Occasionally I come across references to the GLM where additional distributions are included (example). Can someone explain why these 5 are special or are always in the GLM but sometimes others are?
From what I've learned so far, the GLM distributions in the exponential family all fit into the form:
$$f(y;\theta,\phi)=\exp\left\{\frac{y\theta-b(\theta)}{\phi}+c(y,\phi)\right\}$$
where $\phi$ is the dispersion parameter and $\theta$ is the canonical parameter.
Can't any distribution be transformed to fit in the GLM?
 A: As you indicate, the qualification for using a distribution in a GLM is that it be of the exponential family (note: this is not the same thing as the exponential distribution! Although the exponential distribution, as a gamma distribution, is itself part of the exponential family). The five distributions you list are all of this family, and more importantly, are VERY common distributions, so they are used as examples and explanations.
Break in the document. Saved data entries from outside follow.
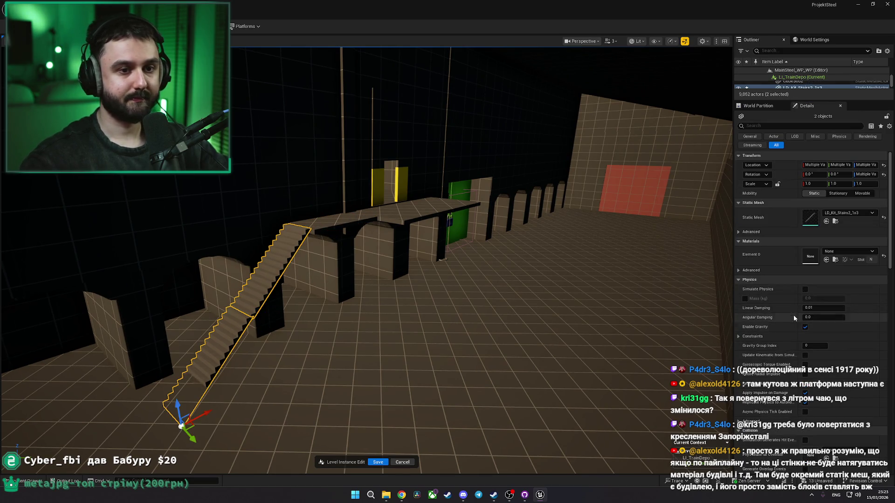
{"action": "key", "text": "ctrl+z"}
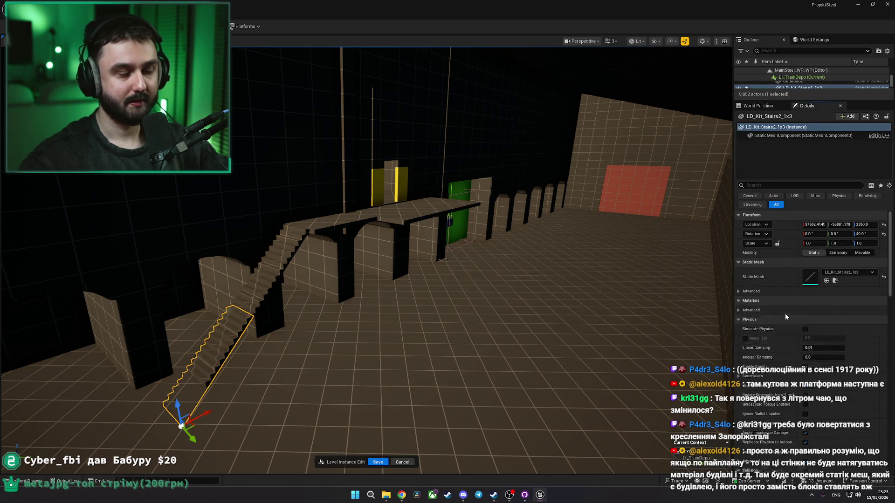
{"action": "key", "text": "Escape"}
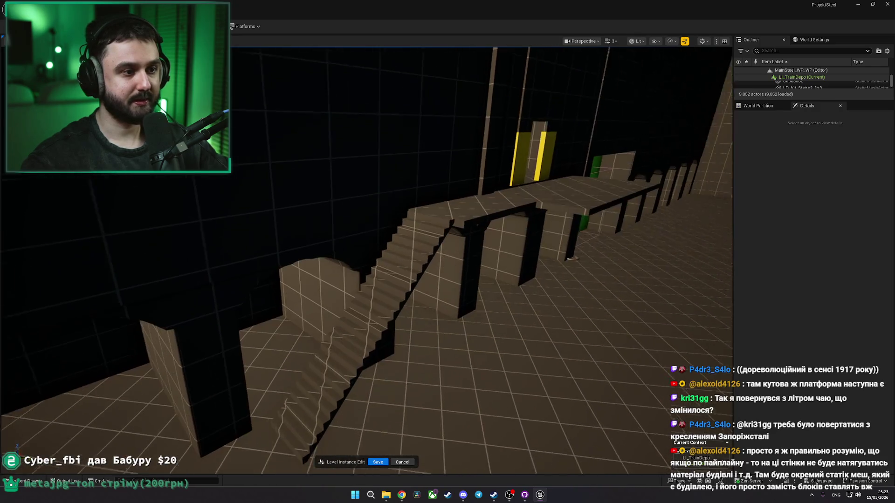
{"action": "left_click_drag", "start_coordinate": [506, 298], "coordinate": [506, 299]}
{"action": "left_click", "coordinate": [42, 478]}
As Zhanxiong notes, the uniform distribution (with unknown bounds) is a classic example of a non-exponential family distribution. shf8888 is confusing the general uniform distribution, on any interval, with a Uniform(0, 1). The Uniform(0,1) distribution is a special case of the beta distribution, which is an exponential family. Other non-exponential family distributions are mixture models and the t distribution.
You have the definition of the exponential family correct, and the canonical parameter is very important for using GLM. Still, I've always found it somewhat easier to understand the exponential family by writing it as:
$$f(x; \theta) = a(\theta)g(x)\exp\left[b(\theta)R(x)\right]$$
There is a more general way to write this, with a vector $\boldsymbol{\theta}$ instead of a scalar $\theta$; but the one-dimensional case explains a lot. Specifically, you must be able to factor your density's non-exponentiated part into two functions, one of unknown parameter $\theta$ but not observed data $x$ and one of $x$ and not $\theta$; and the same for the exponentiated part. It may be hard to see how, e.g., the binomial distribution can be written this way; but with some algebraic juggling, it becomes clear eventually.
We use the exponential family because it makes a lot of things much easier: for instance, finding sufficient statistics and testing hypotheses. In GLM, the canonical parameter is often used for finding a link function. Finally, a related illustration of why statisticians prefer to use the exponential family in just about every case is trying to do any classical statistical inference on, say, a Uniform($\theta_1$, $\theta_2$) distribution where both $\theta_1$ and $\theta_2$ are unknown. It's not impossible, but it's much more complicated and involved than doing the same for exponential family distributions.